Pregnancy: Pregnancy Category B. Risk Summary: There are no adequate and well controlled studies of LATUDA use in pregnant women. Neonates exposed to antipsychotic drugs during the third trimester of pregnancy are at risk for extrapyramidal and/or withdrawal symptoms following delivery. There have been reports of agitation, hypertonia, hypotonia, tremor, somnolence, respiratory distress and feeding disorder in these neonates. These complications have varied in severity; while in some cases symptoms have been self-limited, in other cases neonates have required intensive care unit support and prolonged hospitalization.

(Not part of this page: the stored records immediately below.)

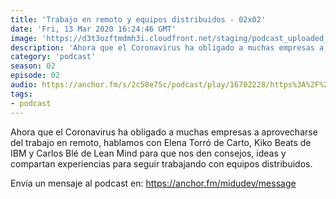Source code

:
 ```yaml
---
title: 'Trabajo en remoto y equipos distribuidos - 02x02'
date: 'Fri, 13 Mar 2020 16:24:46 GMT'
image: 'https://d3t3ozftmdmh3i.cloudfront.net/staging/podcast_uploaded_episode/7340239/823345ab4859f6de.jpeg'
description: 'Ahora que el Coronavirus ha obligado a muchas empresas a aprovecharse del trabajo en remoto, hablamos con Elena Torró de Carto, Kiko Beats de IBM y Carlos Blé de Lean Mind para que'
category: 'podcast'
season: 02
episode: 02
audio: https://anchor.fm/s/2c58e75c/podcast/play/16702228/https%3A%2F%2Fd3ctxlq1ktw2nl.cloudfront.net%2Fstaging%2F2020-6-17%2F90903116-44100-2-c7fe530680e97e4c.mp3
tags:
- podcast
---
```


Ahora que el Coronavirus ha obligado a muchas empresas a aprovecharse del trabajo en remoto, hablamos con Elena Torró de Carto, Kiko Beats de IBM y Carlos Blé de Lean Mind para que nos den consejos, ideas y compartan experiencias para seguir trabajando con equipos distribuidos.

 

Envía un mensaje al podcast en: https://anchor.fm/midudev/message
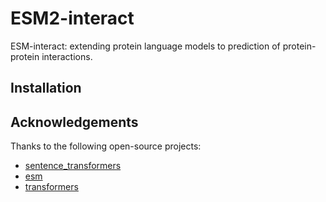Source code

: # ESM2-interact
ESM-interact: extending protein language models to prediction of protein-protein interactions.


## Installation


## Acknowledgements

Thanks to the following open-source projects:
- [sentence_transformers](https://github.com/UKPLab/sentence-transformers)
- [esm](https://github.com/facebookresearch/esm)
- [transformers](https://github.com/huggingface/transformers)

LATUDA should be used during pregnancy only if the potential benefit justifies the potential risk to the fetus.
Human Data: Safe use of LATUDA during pregnancy or lactation has not been established; therefore, use of LATUDA in pregnancy, in nursing mothers, or in women of childbearing potential requires that the benefits of treatment be weighed against the possible risks to mother and child.
Animal Data: No adverse developmental effects were observed in a study in which pregnant rats were given lurasidone during the period of organogenesis and continuing through weaning at doses up to 10 mg/kg/day, which is approximately half of the maximum recommended human dose (MRHD) of 160 mg/day, based on mg/m2 body surface area.
No teratogenic effects were seen in studies in which pregnant rats and rabbits were given lurasidone during the period of organogenesis at doses up to 25 and 50 mg/kg/day, respectively. These doses are 1.5- and 6-times, in rats and rabbits, respectively, the MRHD of 160 mg/day based on mg/m2 body surface area.
Use in Lactation: LATUDA was excreted in milk of rats during lactation. It is not known whether LATUDA or its metabolites are excreted in human milk. Because of the potential for serious adverse reactions in nursing infants, a decision should be made whether to discontinue nursing or to discontinue the drug, considering the risk of drug discontinuation to the mother.